Should anyone decide to invest in low-risk securities, he must be informed that a mutual fund type is required
by law. It is called a money market fund. The interest rates are usually short
term and these types of funds are generally considered low risk when compared to other mutual funds.
The prime investment targets for the money market funds are securities, known for their low-risk, such as certificate of deposit, government securities, and commercial papers. They aim at keeping the net asset value per share at 1$ with only the profit margin going up or down. It may be the case, however, that when the investment is bad or performs unsatisfactory, the NAV may drop under $1 per share. While rare it is still possible that losses to occur in money markets.
In contrast to a bank money market account for depositing, the funds have not been issued by the federal government. The Treasury Department of the U.S. declared on 19th of September, 2008 the founding of a guarantee program for the mutual fund industry of the money market in United States. The money market funds are subject to rule 2a-7 of 1940ís Investment Company Act, which are offered to the public and on record with the Commission for Securities and Exchange, and are able to enlist.

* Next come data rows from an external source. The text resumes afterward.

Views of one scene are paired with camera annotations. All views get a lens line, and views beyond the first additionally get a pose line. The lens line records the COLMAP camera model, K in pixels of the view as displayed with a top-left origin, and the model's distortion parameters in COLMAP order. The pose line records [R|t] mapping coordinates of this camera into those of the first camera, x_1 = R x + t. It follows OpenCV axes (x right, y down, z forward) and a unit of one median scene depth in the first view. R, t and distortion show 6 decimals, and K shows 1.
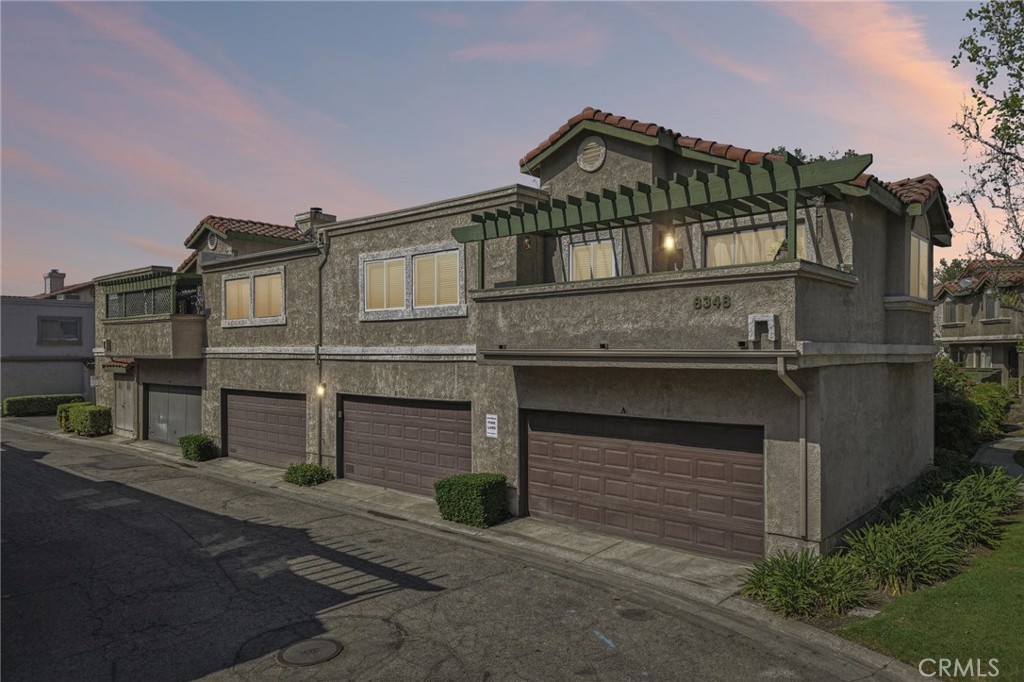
lens RADIAL K [[684.5, 0, 512.0], [0, 684.5, 341.0], [0, 0, 1]] dist [0.042482, -0.003142]
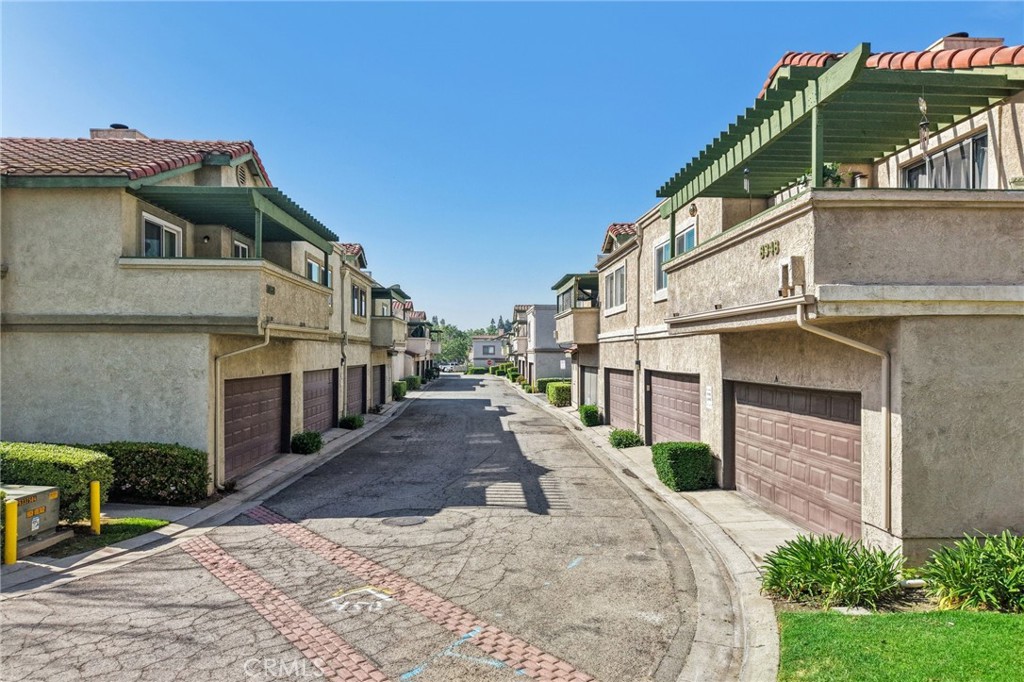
lens RADIAL K [[684.5, 0, 512.0], [0, 684.5, 341.0], [0, 0, 1]] dist [0.042482, -0.003142]
pose [[0.697038, -0.010746, -0.716953, 0.617856], [0.007570, 0.999942, -0.007628, 0.059161], [0.716994, -0.000110, 0.697079, 0.110272]]
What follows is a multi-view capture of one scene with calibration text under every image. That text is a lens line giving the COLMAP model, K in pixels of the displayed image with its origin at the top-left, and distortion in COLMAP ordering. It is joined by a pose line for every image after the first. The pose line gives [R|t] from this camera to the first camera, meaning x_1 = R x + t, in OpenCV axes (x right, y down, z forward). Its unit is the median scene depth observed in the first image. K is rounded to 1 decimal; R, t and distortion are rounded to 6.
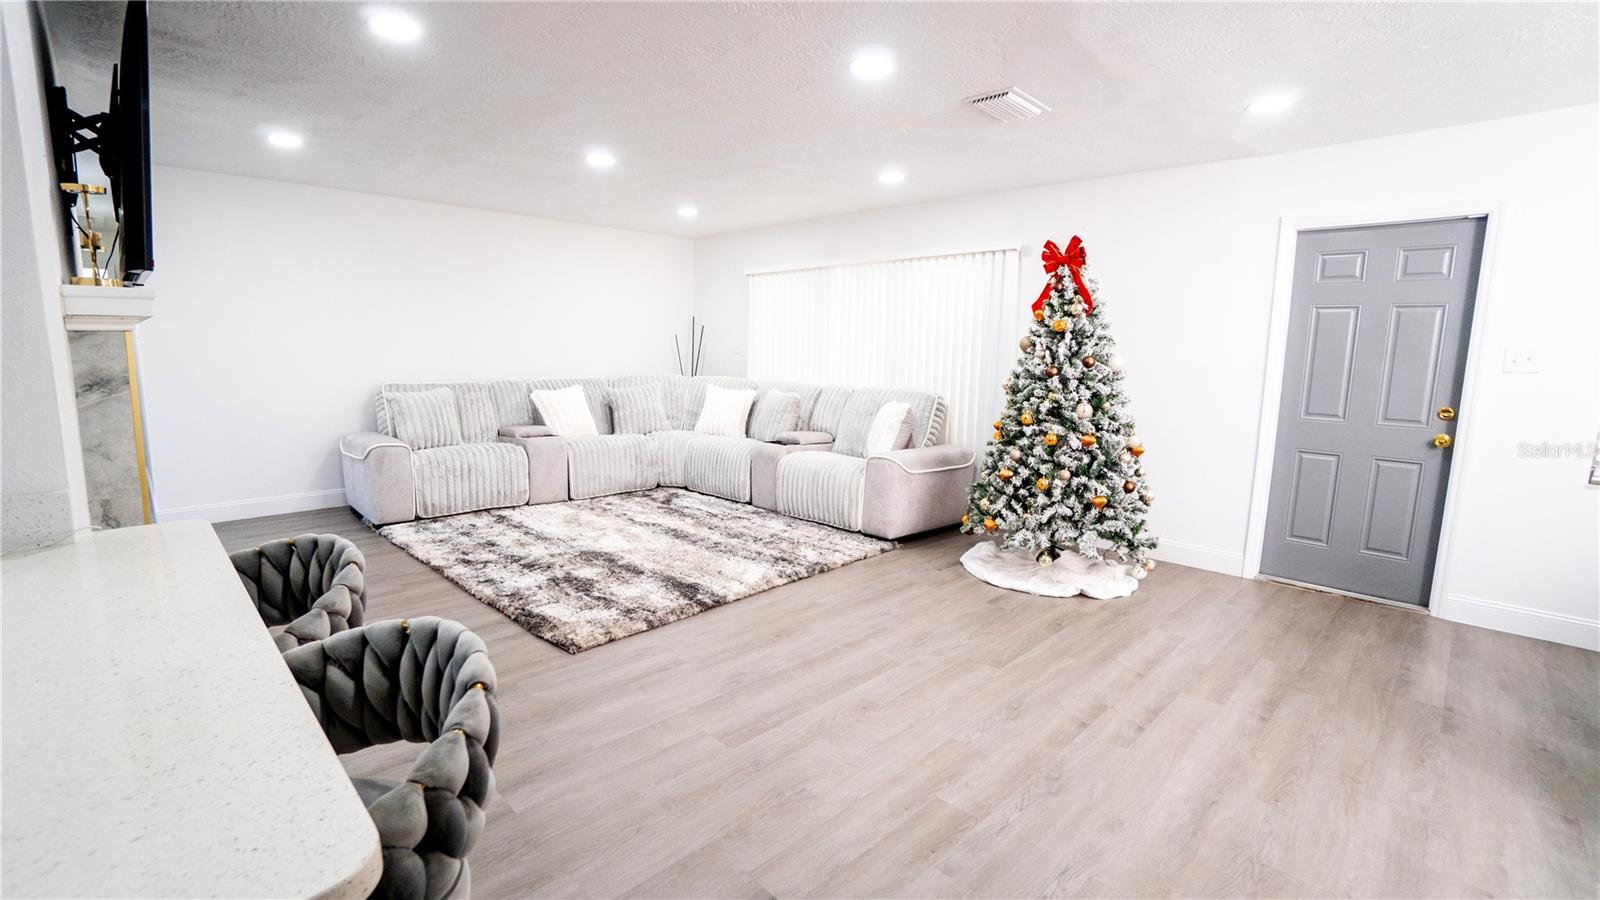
lens RADIAL K [[703.5, 0, 800.0], [0, 703.5, 450.0], [0, 0, 1]] dist [-0.000522, -0.000069]
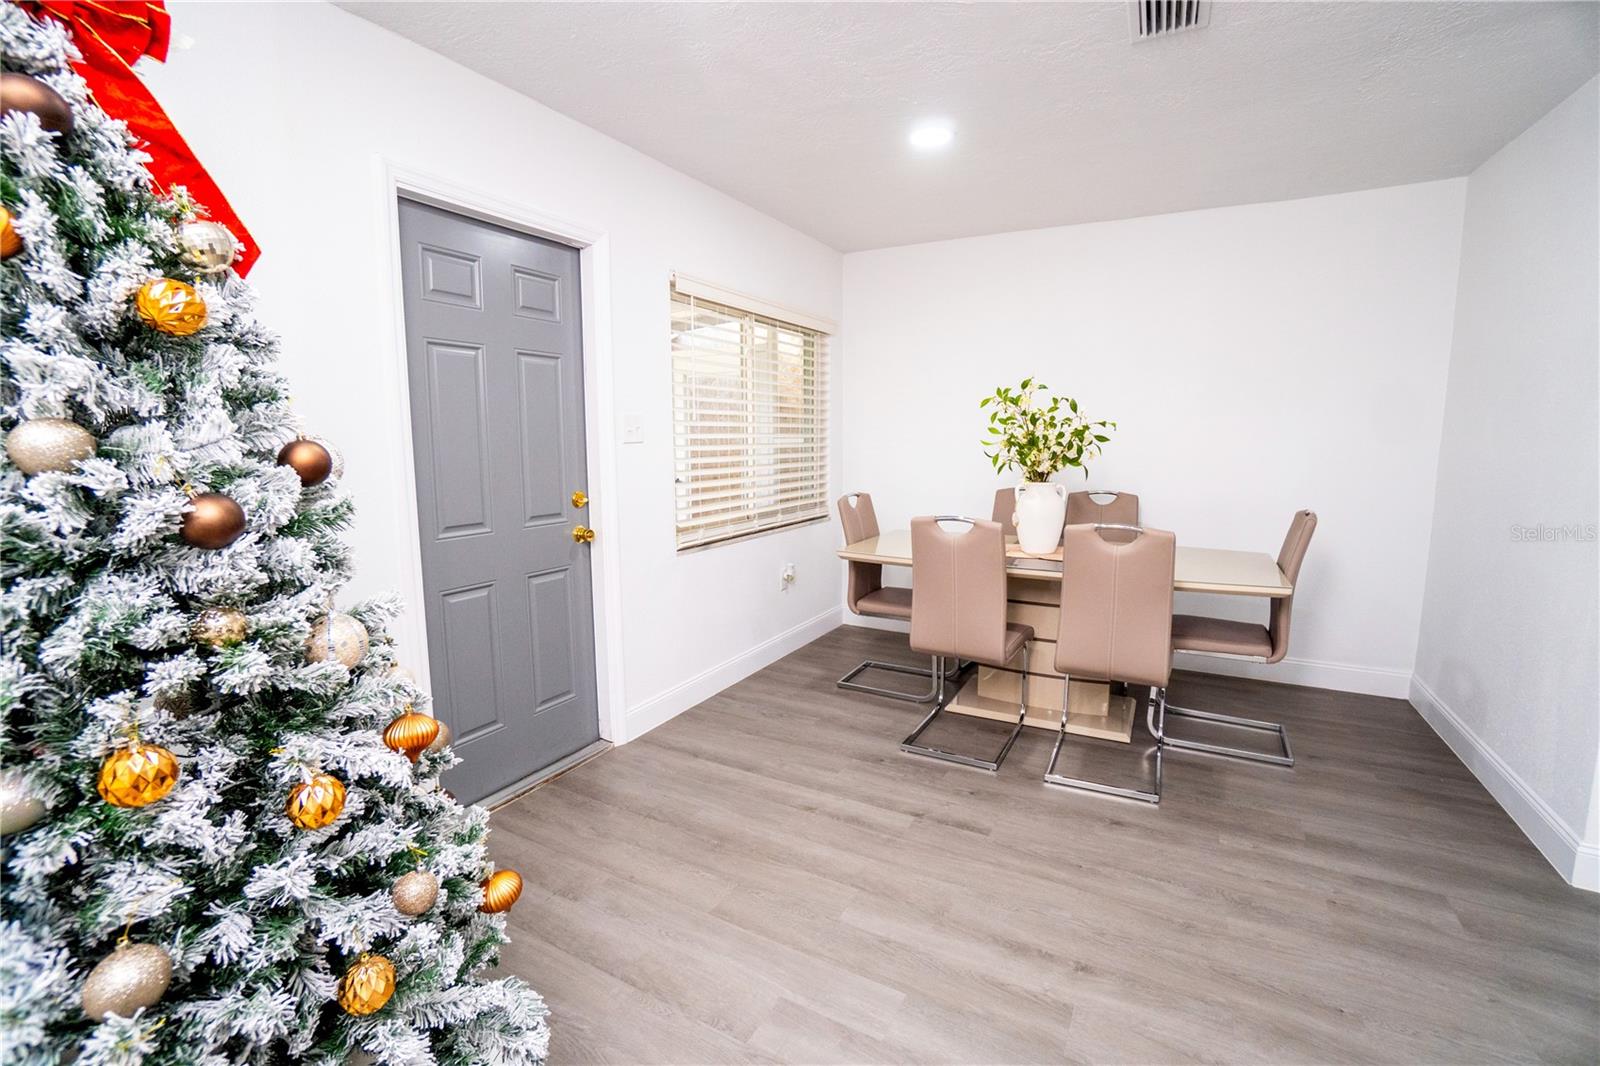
lens RADIAL K [[694.1, 0, 800.0], [0, 694.1, 533.0], [0, 0, 1]] dist [-0.018051, 0.000034]
pose [[-0.255852, -0.149095, 0.955150, 0.136439], [0.130232, 0.973713, 0.186877, -0.153199], [-0.957904, 0.172204, -0.229709, 1.123366]]
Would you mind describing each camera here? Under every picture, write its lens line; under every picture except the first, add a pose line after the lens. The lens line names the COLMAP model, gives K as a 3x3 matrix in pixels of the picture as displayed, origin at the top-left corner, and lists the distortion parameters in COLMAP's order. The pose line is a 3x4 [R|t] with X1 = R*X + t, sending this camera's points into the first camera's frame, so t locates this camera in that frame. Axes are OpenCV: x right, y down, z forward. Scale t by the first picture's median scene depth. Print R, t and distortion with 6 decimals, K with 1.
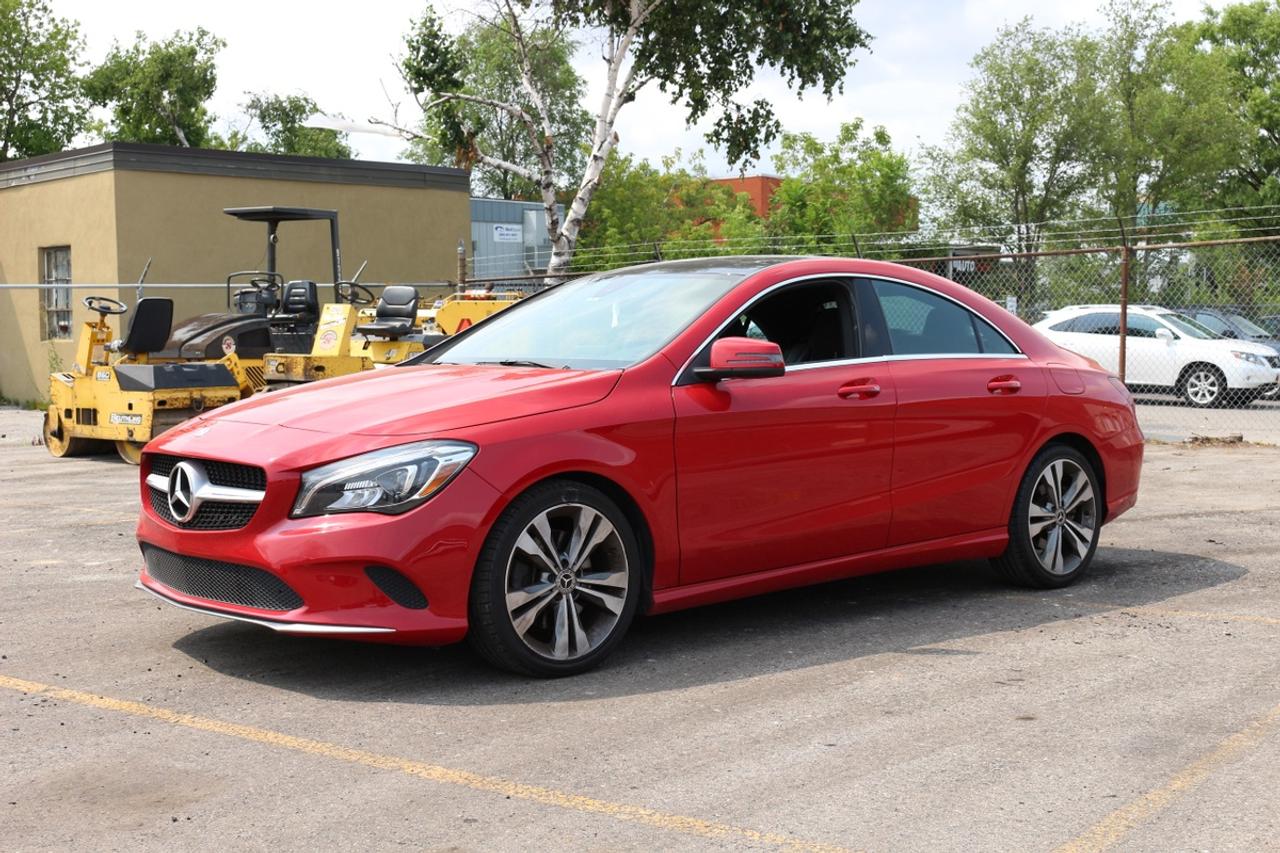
lens RADIAL K [[1595.8, 0, 631.2], [0, 1595.8, 423.1], [0, 0, 1]] dist [-0.066531, 0.000000]
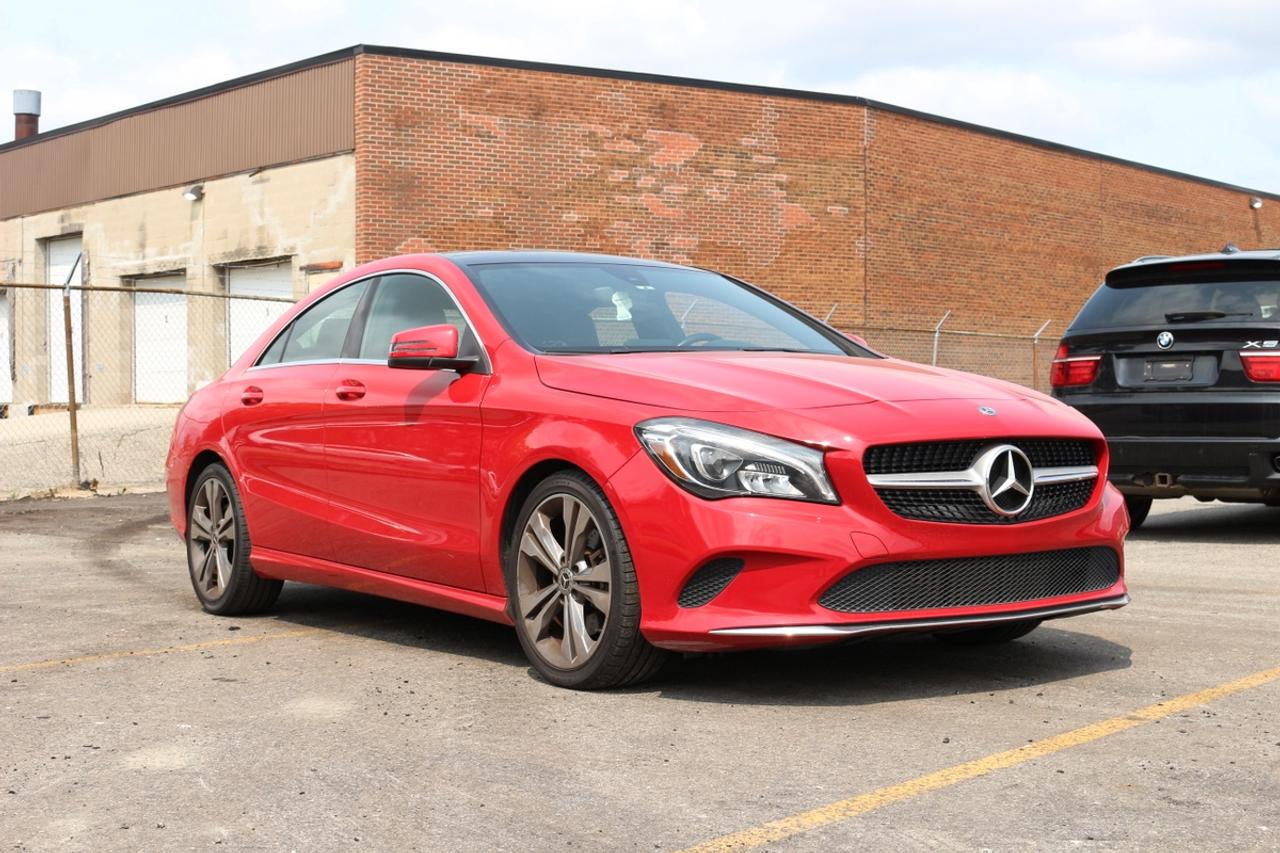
lens RADIAL K [[1822.4, 0, 639.2], [0, 1822.4, 426.1], [0, 0, 1]] dist [-0.029806, 0.000000]
pose [[0.106384, -0.001352, 0.994324, -0.950111], [0.067369, 0.997711, -0.005851, 0.005404], [-0.992040, 0.067609, 0.106232, 0.821785]]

Prior to making an investment decision, in regard to a money market fund, it will be a good idea to acquire and revise all the information that is available for the fund. This includes the profile of the fund should it have one and of course, a recent report for the shareholders.
Mainly regulated under the 1940ís Investment Company Act, the money market funds rules are in force under it and in particular, Rule 2a-7, which is a part of it. Known as stability funds, they aim at limiting losses that may be a result of liquidity, credit or market risk.
Free charting webinar
Mon, Nov 18th, 2013 12:00 PM - 1:00 PM EST
During the 60 minute session Paul Coghlan, founder of Coghlan Capital, looks at current charts for currencies, precious metals, US indices, highlighting turns and low risk entry points using the Median line analysis methodology.
Median line analysis reduces risk and increases the chartists ability to see trend direction, trend
strength and highlight entry and exit levels.
Seats are limited so be sure to reserve your spot today. The webinar will be recorded, by signing up you'll receive an email with the webinar replay afterwards.